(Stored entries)
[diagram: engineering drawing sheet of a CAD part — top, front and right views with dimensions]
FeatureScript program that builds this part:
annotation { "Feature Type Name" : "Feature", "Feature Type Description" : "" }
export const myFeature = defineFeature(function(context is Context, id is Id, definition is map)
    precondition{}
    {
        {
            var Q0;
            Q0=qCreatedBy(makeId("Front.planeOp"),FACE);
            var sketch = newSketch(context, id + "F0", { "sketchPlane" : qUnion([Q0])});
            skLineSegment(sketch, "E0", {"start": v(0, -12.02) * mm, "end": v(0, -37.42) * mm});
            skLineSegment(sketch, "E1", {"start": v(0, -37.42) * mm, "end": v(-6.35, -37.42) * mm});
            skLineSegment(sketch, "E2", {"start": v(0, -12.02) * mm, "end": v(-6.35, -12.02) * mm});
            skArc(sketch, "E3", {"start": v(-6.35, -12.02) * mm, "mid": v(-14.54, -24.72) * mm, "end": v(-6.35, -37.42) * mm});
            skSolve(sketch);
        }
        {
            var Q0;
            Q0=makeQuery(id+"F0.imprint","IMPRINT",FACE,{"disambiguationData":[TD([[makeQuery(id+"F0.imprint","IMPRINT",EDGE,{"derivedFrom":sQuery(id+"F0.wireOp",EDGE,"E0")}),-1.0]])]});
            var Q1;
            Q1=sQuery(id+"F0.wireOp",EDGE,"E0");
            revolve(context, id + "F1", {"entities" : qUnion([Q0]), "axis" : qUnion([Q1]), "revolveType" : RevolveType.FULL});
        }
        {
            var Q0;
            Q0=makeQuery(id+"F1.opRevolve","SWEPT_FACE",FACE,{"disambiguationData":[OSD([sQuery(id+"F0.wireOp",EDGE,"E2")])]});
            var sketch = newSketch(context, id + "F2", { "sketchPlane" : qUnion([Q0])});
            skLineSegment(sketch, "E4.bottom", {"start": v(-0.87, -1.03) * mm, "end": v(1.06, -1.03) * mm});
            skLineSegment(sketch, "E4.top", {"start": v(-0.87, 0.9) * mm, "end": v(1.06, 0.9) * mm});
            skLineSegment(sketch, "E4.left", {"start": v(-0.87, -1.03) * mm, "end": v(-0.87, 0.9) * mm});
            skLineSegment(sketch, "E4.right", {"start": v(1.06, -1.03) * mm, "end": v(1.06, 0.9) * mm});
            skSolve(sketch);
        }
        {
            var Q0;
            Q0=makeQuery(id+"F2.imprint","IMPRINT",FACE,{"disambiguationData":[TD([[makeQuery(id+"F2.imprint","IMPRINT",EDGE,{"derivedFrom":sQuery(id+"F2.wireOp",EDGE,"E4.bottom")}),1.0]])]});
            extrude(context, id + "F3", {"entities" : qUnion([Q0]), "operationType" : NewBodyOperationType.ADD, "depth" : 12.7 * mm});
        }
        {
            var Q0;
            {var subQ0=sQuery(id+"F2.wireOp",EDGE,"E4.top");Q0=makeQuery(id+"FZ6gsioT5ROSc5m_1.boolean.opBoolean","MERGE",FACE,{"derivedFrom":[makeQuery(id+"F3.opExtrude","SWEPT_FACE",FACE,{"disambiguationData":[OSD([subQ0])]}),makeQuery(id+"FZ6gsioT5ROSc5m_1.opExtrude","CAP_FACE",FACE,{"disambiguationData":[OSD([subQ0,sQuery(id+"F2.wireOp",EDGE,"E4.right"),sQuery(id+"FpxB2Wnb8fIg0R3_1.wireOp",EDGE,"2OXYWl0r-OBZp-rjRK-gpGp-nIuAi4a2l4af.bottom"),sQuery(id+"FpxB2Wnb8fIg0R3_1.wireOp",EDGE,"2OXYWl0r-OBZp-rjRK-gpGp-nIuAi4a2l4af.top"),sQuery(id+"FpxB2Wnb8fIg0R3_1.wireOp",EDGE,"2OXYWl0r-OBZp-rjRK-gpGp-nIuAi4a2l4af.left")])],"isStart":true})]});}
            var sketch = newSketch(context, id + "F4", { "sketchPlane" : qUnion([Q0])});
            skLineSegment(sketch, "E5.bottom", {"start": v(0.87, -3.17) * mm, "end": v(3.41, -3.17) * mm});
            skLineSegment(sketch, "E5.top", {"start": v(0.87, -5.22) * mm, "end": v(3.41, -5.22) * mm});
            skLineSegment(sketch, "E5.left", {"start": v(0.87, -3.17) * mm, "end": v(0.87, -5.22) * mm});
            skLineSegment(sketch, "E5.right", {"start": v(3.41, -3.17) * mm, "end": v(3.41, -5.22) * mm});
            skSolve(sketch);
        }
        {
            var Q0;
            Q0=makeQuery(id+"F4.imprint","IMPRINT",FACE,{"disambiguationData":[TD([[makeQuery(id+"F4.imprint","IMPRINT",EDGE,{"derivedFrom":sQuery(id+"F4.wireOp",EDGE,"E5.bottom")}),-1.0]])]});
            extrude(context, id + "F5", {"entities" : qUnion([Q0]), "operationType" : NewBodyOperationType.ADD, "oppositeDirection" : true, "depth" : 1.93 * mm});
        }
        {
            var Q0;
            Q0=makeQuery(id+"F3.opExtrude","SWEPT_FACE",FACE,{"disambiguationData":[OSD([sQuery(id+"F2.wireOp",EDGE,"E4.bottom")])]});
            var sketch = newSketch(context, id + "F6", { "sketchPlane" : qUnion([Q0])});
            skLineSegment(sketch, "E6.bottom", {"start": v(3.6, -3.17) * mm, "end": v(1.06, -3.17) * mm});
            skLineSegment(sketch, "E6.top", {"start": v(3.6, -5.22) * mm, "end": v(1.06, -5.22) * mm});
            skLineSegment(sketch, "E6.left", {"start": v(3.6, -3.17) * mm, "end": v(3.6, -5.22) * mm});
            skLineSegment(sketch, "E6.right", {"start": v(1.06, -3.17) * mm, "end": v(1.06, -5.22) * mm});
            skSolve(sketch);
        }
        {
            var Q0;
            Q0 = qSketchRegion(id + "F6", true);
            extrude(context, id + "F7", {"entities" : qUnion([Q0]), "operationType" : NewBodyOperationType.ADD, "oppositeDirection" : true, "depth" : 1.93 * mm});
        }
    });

| WRITTEN EXERCISE |
Copy every line of all the records above word for word, with nothing left out or changed.

| COMPLETED TASK |
[diagram: engineering drawing sheet of a CAD part — top, front and right views with dimensions]
FeatureScript program that builds this part:
annotation { "Feature Type Name" : "Feature", "Feature Type Description" : "" }
export const myFeature = defineFeature(function(context is Context, id is Id, definition is map)
    precondition{}
    {
        {
            var Q0;
            Q0=qCreatedBy(makeId("Front.planeOp"),FACE);
            var sketch = newSketch(context, id + "F0", { "sketchPlane" : qUnion([Q0])});
            skLineSegment(sketch, "E0", {"start": v(0, -12.02) * mm, "end": v(0, -37.42) * mm});
            skLineSegment(sketch, "E1", {"start": v(0, -37.42) * mm, "end": v(-6.35, -37.42) * mm});
            skLineSegment(sketch, "E2", {"start": v(0, -12.02) * mm, "end": v(-6.35, -12.02) * mm});
            skArc(sketch, "E3", {"start": v(-6.35, -12.02) * mm, "mid": v(-14.54, -24.72) * mm, "end": v(-6.35, -37.42) * mm});
            skSolve(sketch);
        }
        {
            var Q0;
            Q0=makeQuery(id+"F0.imprint","IMPRINT",FACE,{"disambiguationData":[TD([[makeQuery(id+"F0.imprint","IMPRINT",EDGE,{"derivedFrom":sQuery(id+"F0.wireOp",EDGE,"E0")}),-1.0]])]});
            var Q1;
            Q1=sQuery(id+"F0.wireOp",EDGE,"E0");
            revolve(context, id + "F1", {"entities" : qUnion([Q0]), "axis" : qUnion([Q1]), "revolveType" : RevolveType.FULL});
        }
        {
            var Q0;
            Q0=makeQuery(id+"F1.opRevolve","SWEPT_FACE",FACE,{"disambiguationData":[OSD([sQuery(id+"F0.wireOp",EDGE,"E2")])]});
            var sketch = newSketch(context, id + "F2", { "sketchPlane" : qUnion([Q0])});
            skLineSegment(sketch, "E4.bottom", {"start": v(-0.87, -1.03) * mm, "end": v(1.06, -1.03) * mm});
            skLineSegment(sketch, "E4.top", {"start": v(-0.87, 0.9) * mm, "end": v(1.06, 0.9) * mm});
            skLineSegment(sketch, "E4.left", {"start": v(-0.87, -1.03) * mm, "end": v(-0.87, 0.9) * mm});
            skLineSegment(sketch, "E4.right", {"start": v(1.06, -1.03) * mm, "end": v(1.06, 0.9) * mm});
            skSolve(sketch);
        }
        {
            var Q0;
            Q0=makeQuery(id+"F2.imprint","IMPRINT",FACE,{"disambiguationData":[TD([[makeQuery(id+"F2.imprint","IMPRINT",EDGE,{"derivedFrom":sQuery(id+"F2.wireOp",EDGE,"E4.bottom")}),1.0]])]});
            extrude(context, id + "F3", {"entities" : qUnion([Q0]), "operationType" : NewBodyOperationType.ADD, "depth" : 12.7 * mm});
        }
        {
            var Q0;
            {var subQ0=sQuery(id+"F2.wireOp",EDGE,"E4.top");Q0=makeQuery(id+"FZ6gsioT5ROSc5m_1.boolean.opBoolean","MERGE",FACE,{"derivedFrom":[makeQuery(id+"F3.opExtrude","SWEPT_FACE",FACE,{"disambiguationData":[OSD([subQ0])]}),makeQuery(id+"FZ6gsioT5ROSc5m_1.opExtrude","CAP_FACE",FACE,{"disambiguationData":[OSD([subQ0,sQuery(id+"F2.wireOp",EDGE,"E4.right"),sQuery(id+"FpxB2Wnb8fIg0R3_1.wireOp",EDGE,"2OXYWl0r-OBZp-rjRK-gpGp-nIuAi4a2l4af.bottom"),sQuery(id+"FpxB2Wnb8fIg0R3_1.wireOp",EDGE,"2OXYWl0r-OBZp-rjRK-gpGp-nIuAi4a2l4af.top"),sQuery(id+"FpxB2Wnb8fIg0R3_1.wireOp",EDGE,"2OXYWl0r-OBZp-rjRK-gpGp-nIuAi4a2l4af.left")])],"isStart":true})]});}
            var sketch = newSketch(context, id + "F4", { "sketchPlane" : qUnion([Q0])});
            skLineSegment(sketch, "E5.bottom", {"start": v(0.87, -3.17) * mm, "end": v(3.41, -3.17) * mm});
            skLineSegment(sketch, "E5.top", {"start": v(0.87, -5.22) * mm, "end": v(3.41, -5.22) * mm});
            skLineSegment(sketch, "E5.left", {"start": v(0.87, -3.17) * mm, "end": v(0.87, -5.22) * mm});
            skLineSegment(sketch, "E5.right", {"start": v(3.41, -3.17) * mm, "end": v(3.41, -5.22) * mm});
            skSolve(sketch);
        }
        {
            var Q0;
            Q0=makeQuery(id+"F4.imprint","IMPRINT",FACE,{"disambiguationData":[TD([[makeQuery(id+"F4.imprint","IMPRINT",EDGE,{"derivedFrom":sQuery(id+"F4.wireOp",EDGE,"E5.bottom")}),-1.0]])]});
            extrude(context, id + "F5", {"entities" : qUnion([Q0]), "operationType" : NewBodyOperationType.ADD, "oppositeDirection" : true, "depth" : 1.93 * mm});
        }
        {
            var Q0;
            Q0=makeQuery(id+"F3.opExtrude","SWEPT_FACE",FACE,{"disambiguationData":[OSD([sQuery(id+"F2.wireOp",EDGE,"E4.bottom")])]});
            var sketch = newSketch(context, id + "F6", { "sketchPlane" : qUnion([Q0])});
            skLineSegment(sketch, "E6.bottom", {"start": v(3.6, -3.17) * mm, "end": v(1.06, -3.17) * mm});
            skLineSegment(sketch, "E6.top", {"start": v(3.6, -5.22) * mm, "end": v(1.06, -5.22) * mm});
            skLineSegment(sketch, "E6.left", {"start": v(3.6, -3.17) * mm, "end": v(3.6, -5.22) * mm});
            skLineSegment(sketch, "E6.right", {"start": v(1.06, -3.17) * mm, "end": v(1.06, -5.22) * mm});
            skSolve(sketch);
        }
        {
            var Q0;
            Q0 = qSketchRegion(id + "F6", true);
            extrude(context, id + "F7", {"entities" : qUnion([Q0]), "operationType" : NewBodyOperationType.ADD, "oppositeDirection" : true, "depth" : 1.93 * mm});
        }
    });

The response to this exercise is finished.